--- Dataset content Enclosed Below ---

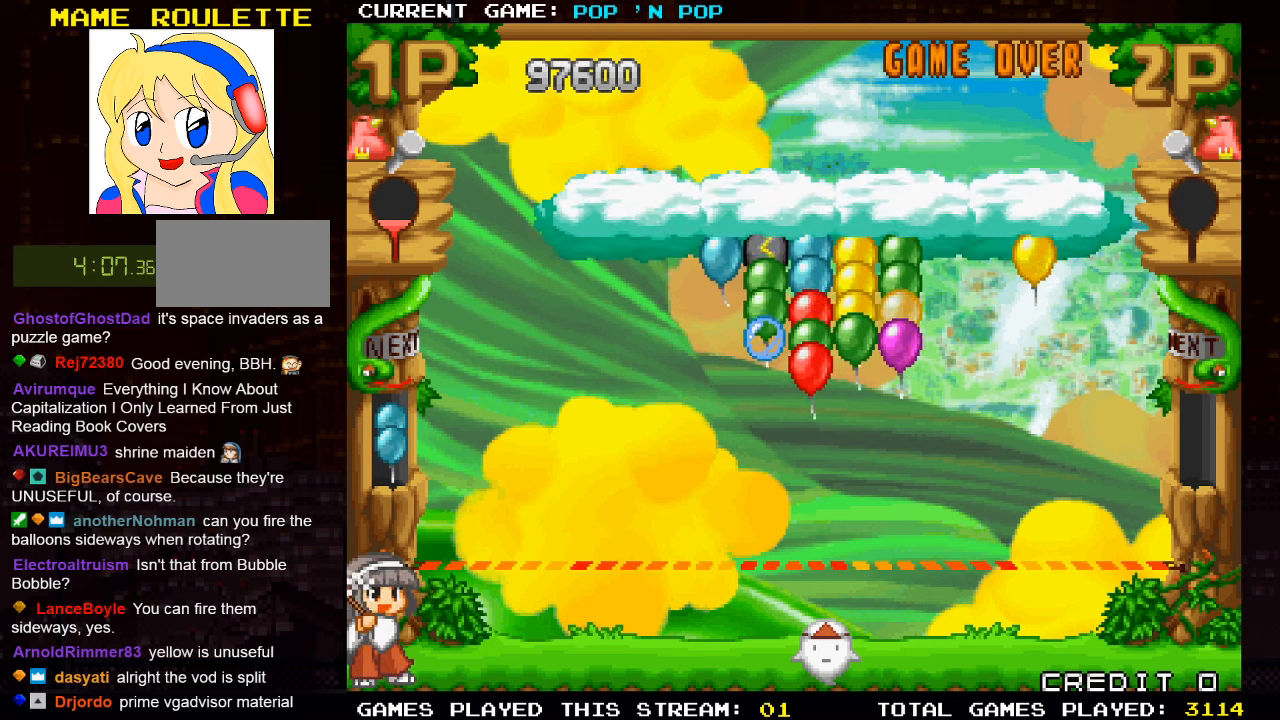
{"buttons": [], "left_stick": "center", "events": []}
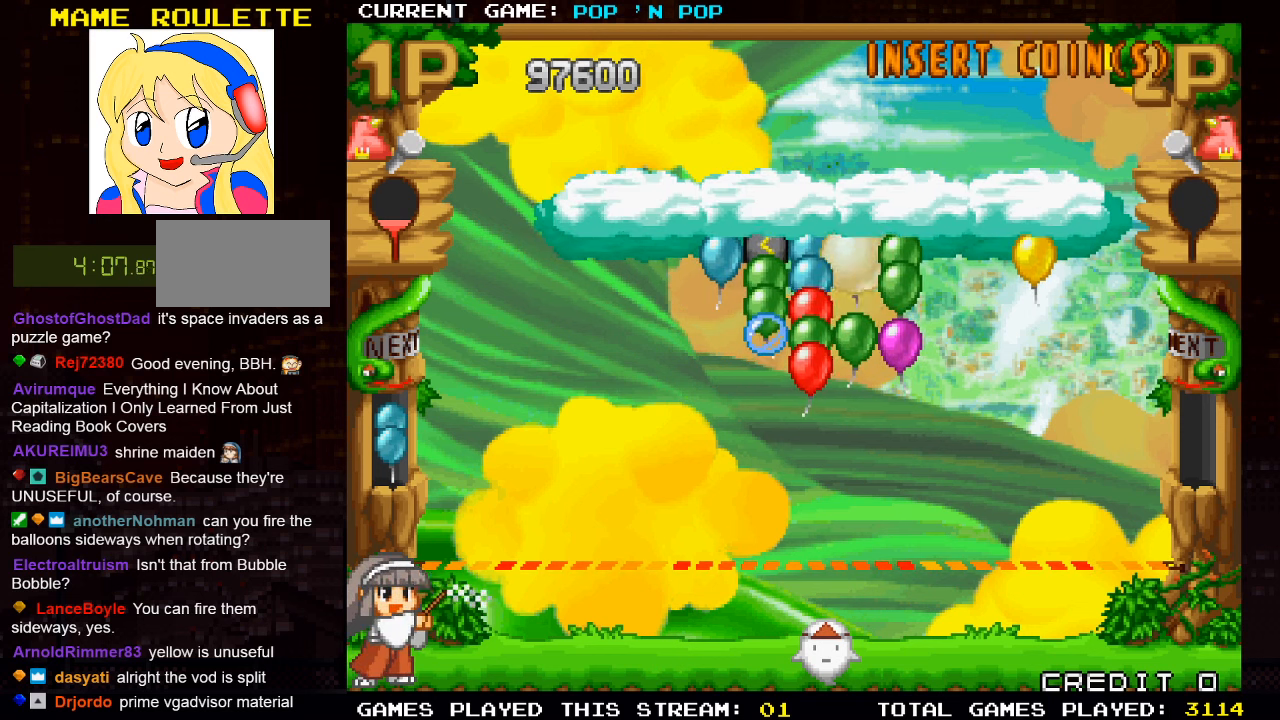
{"buttons": [], "left_stick": "center", "events": []}
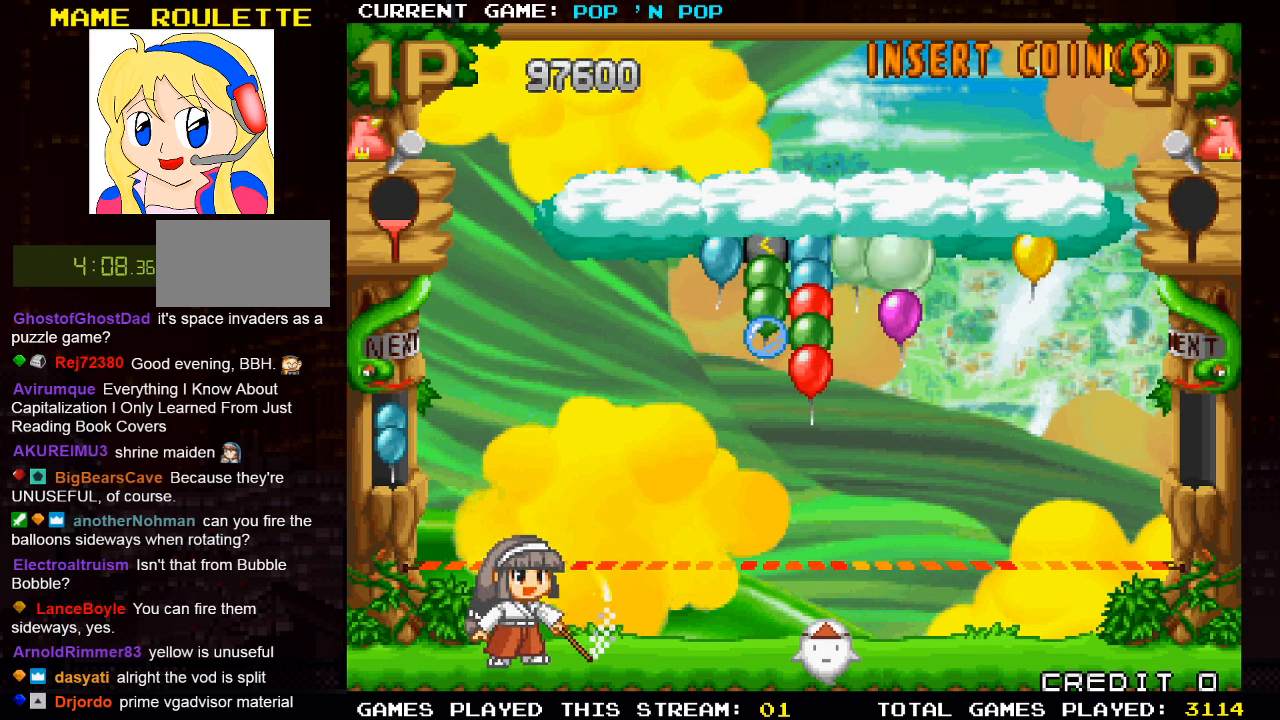
{"buttons": [], "left_stick": "center", "events": []}
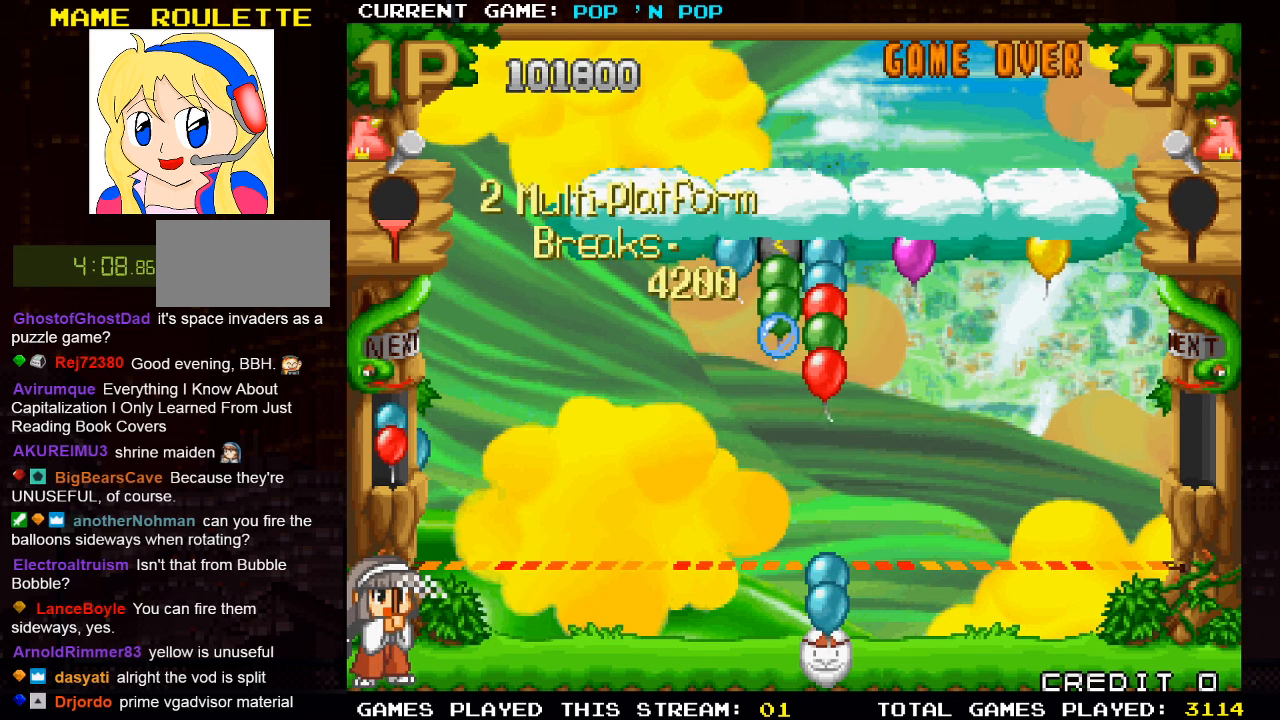
{"buttons": [], "left_stick": "center", "events": []}
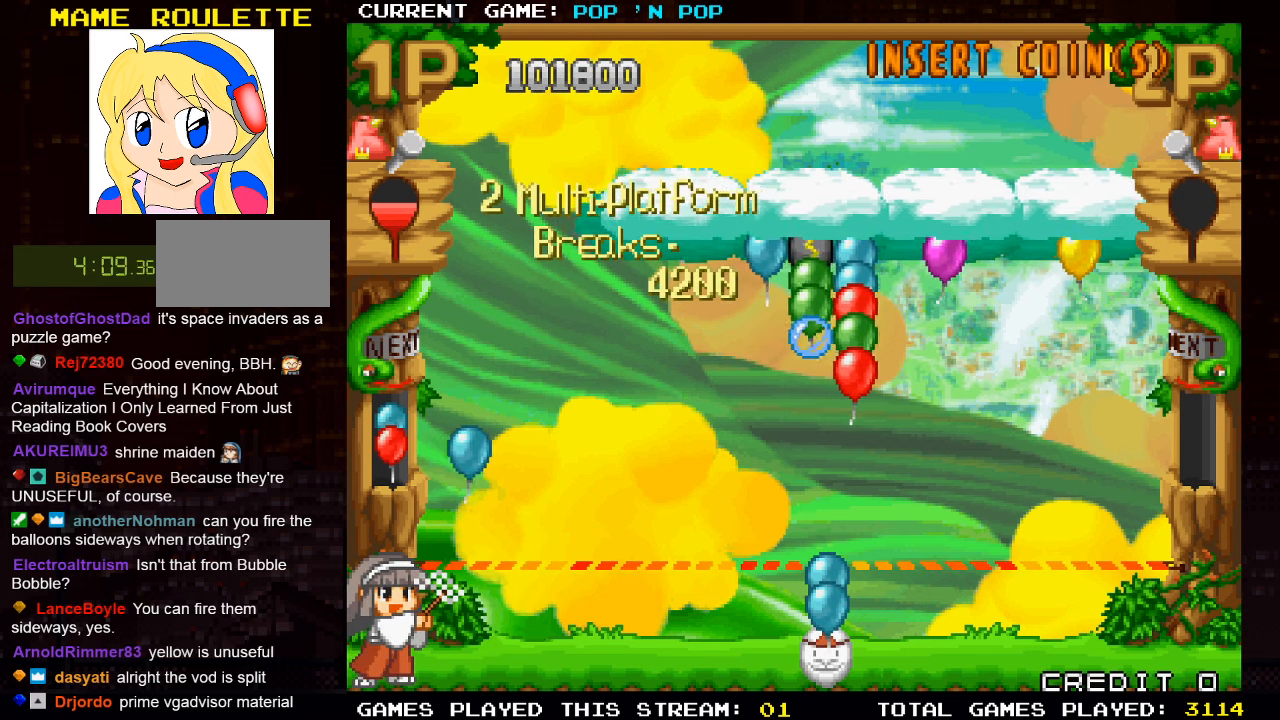
{"buttons": ["SQUARE"], "left_stick": "center", "events": [[467, "SQUARE", "down"]]}
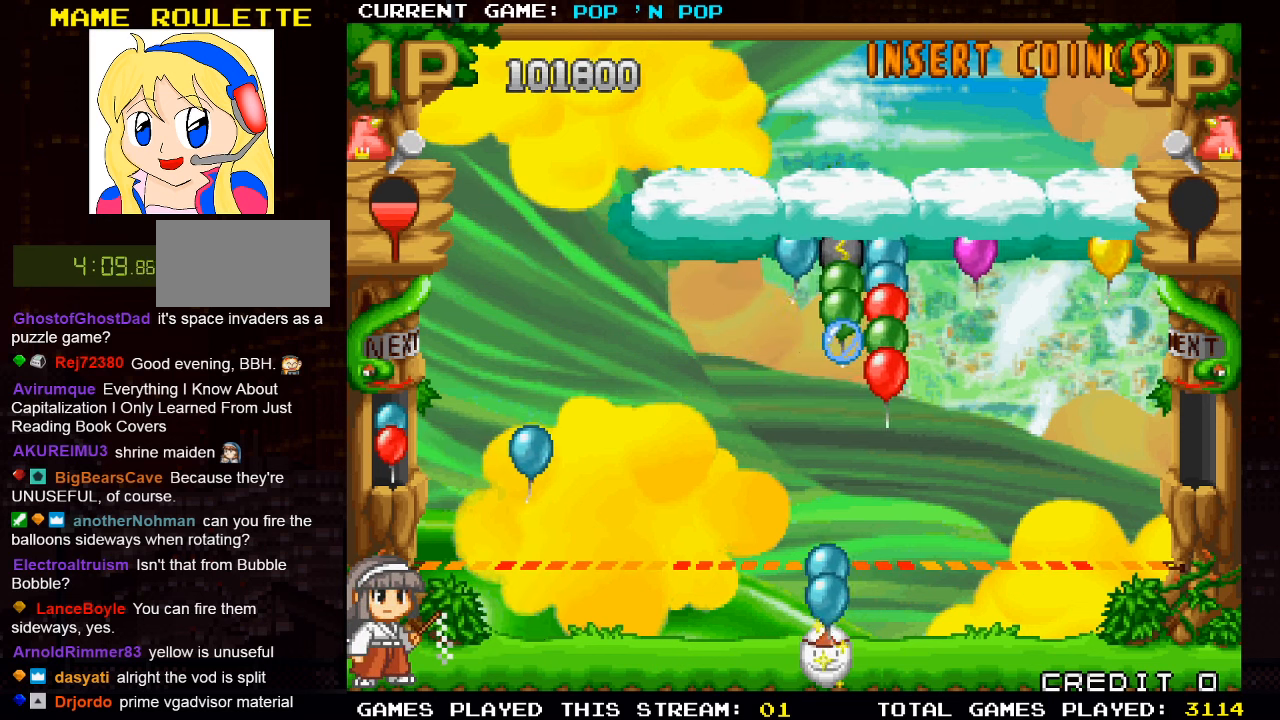
{"buttons": [], "left_stick": "center", "events": [[100, "SQUARE", "up"]]}
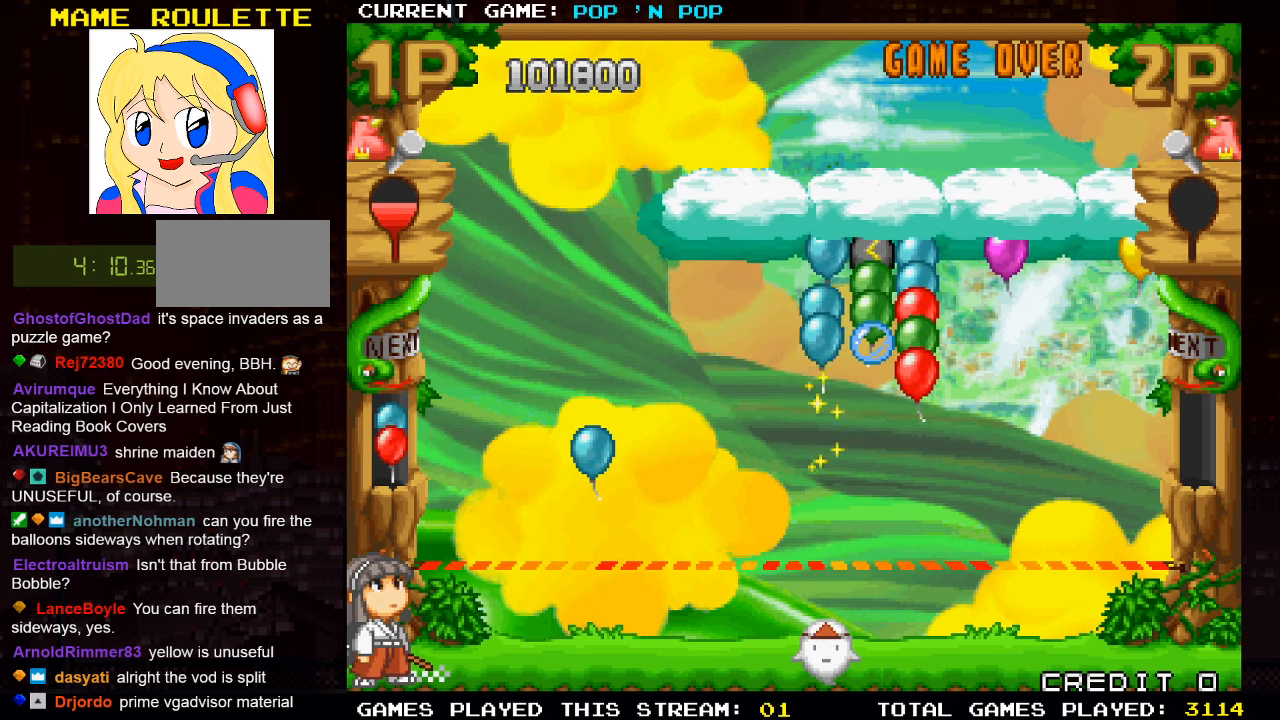
{"buttons": [], "left_stick": "center", "events": []}
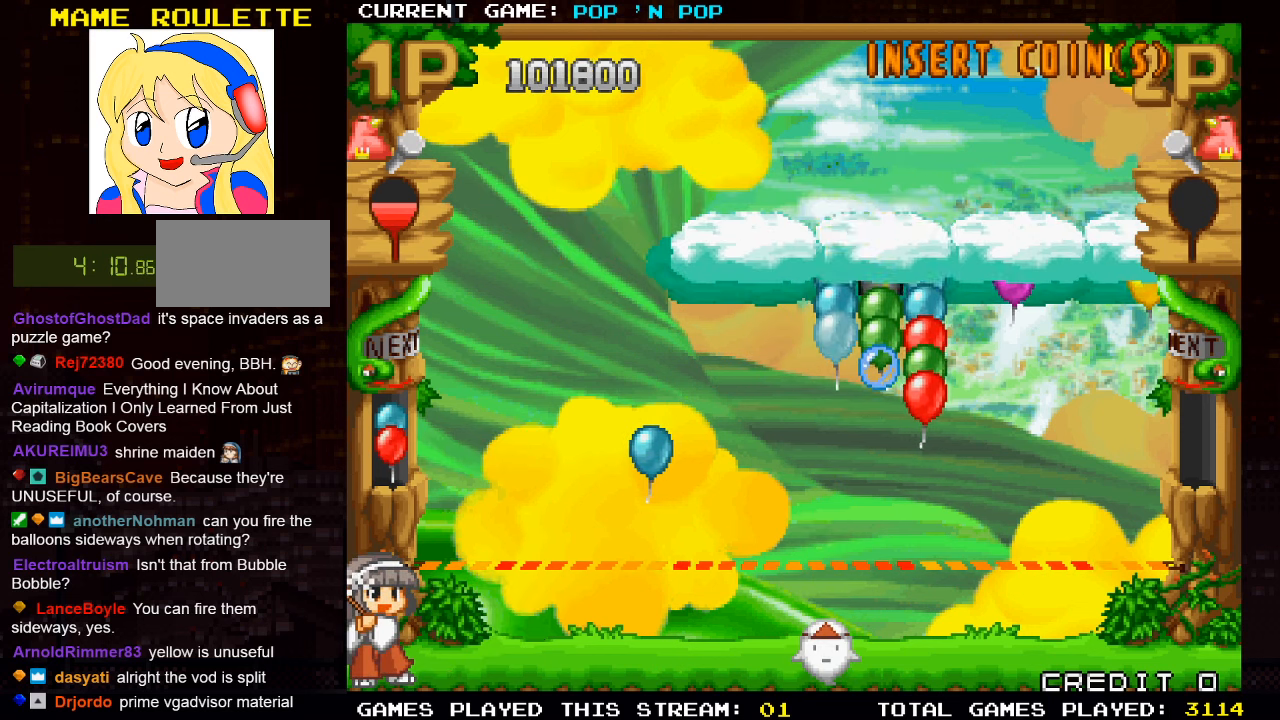
{"buttons": [], "left_stick": "center", "events": []}
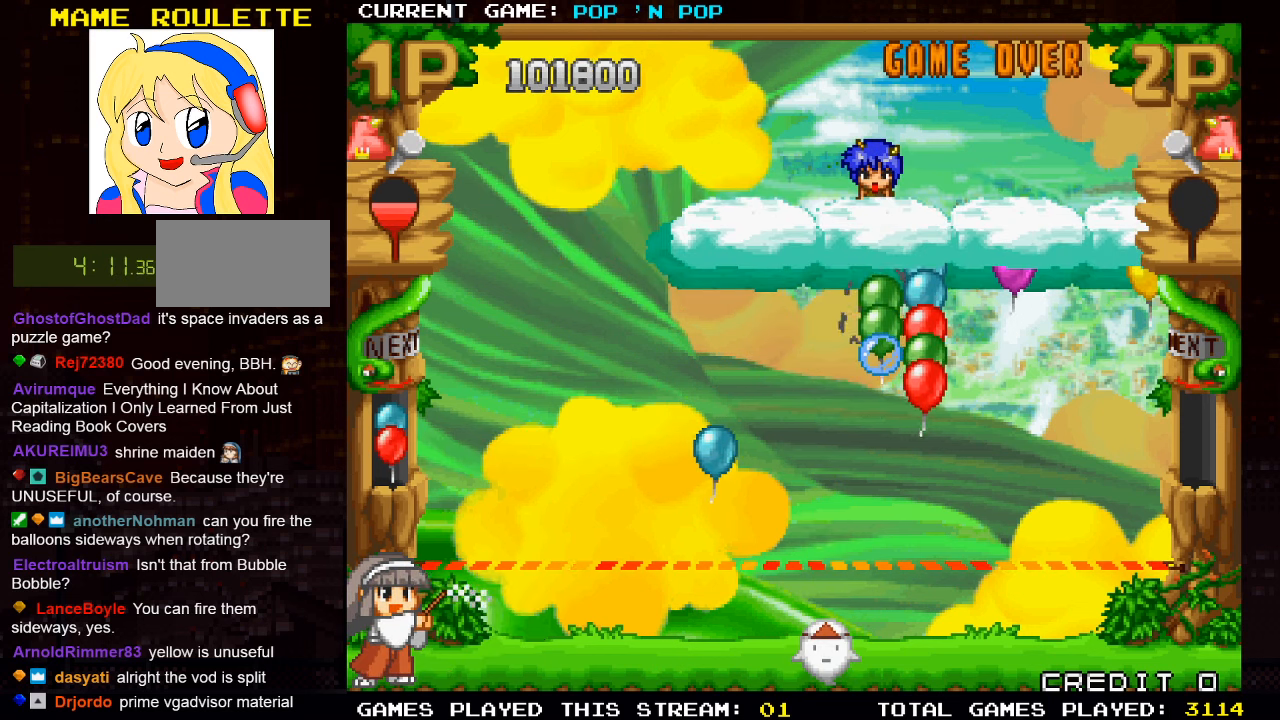
{"buttons": [], "left_stick": "center", "events": []}
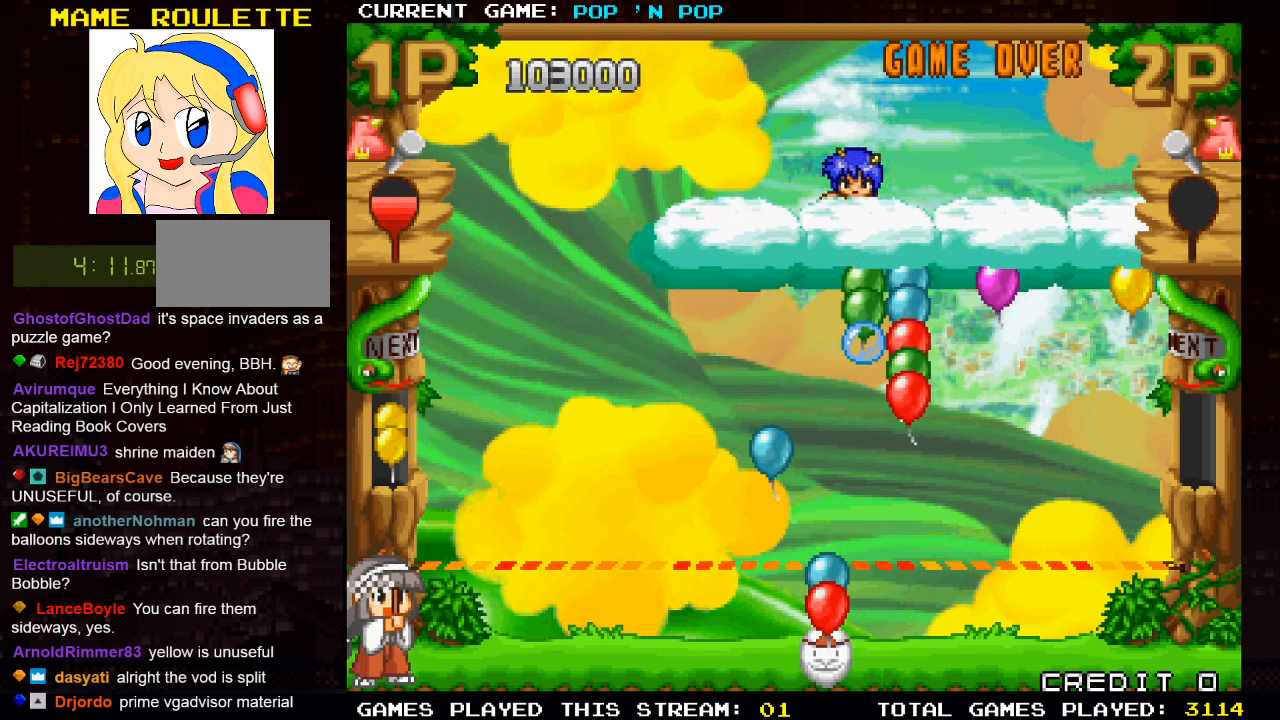
{"buttons": [], "left_stick": "center", "events": [[200, "left_stick", "left"], [500, "left_stick", "center"]]}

--- End of Enclosed Dataset content ---

Exercise directions: Repeat the data exactly as written, but without the pictures.

Solution to the exercise:
{"buttons": [], "left_stick": "center", "events": []}
{"buttons": [], "left_stick": "center", "events": []}
{"buttons": [], "left_stick": "center", "events": []}
{"buttons": [], "left_stick": "center", "events": []}
{"buttons": ["SQUARE"], "left_stick": "center", "events": [[467, "SQUARE", "down"]]}
{"buttons": [], "left_stick": "center", "events": [[100, "SQUARE", "up"]]}
{"buttons": [], "left_stick": "center", "events": []}
{"buttons": [], "left_stick": "center", "events": []}
{"buttons": [], "left_stick": "center", "events": []}
{"buttons": [], "left_stick": "center", "events": [[200, "left_stick", "left"], [500, "left_stick", "center"]]}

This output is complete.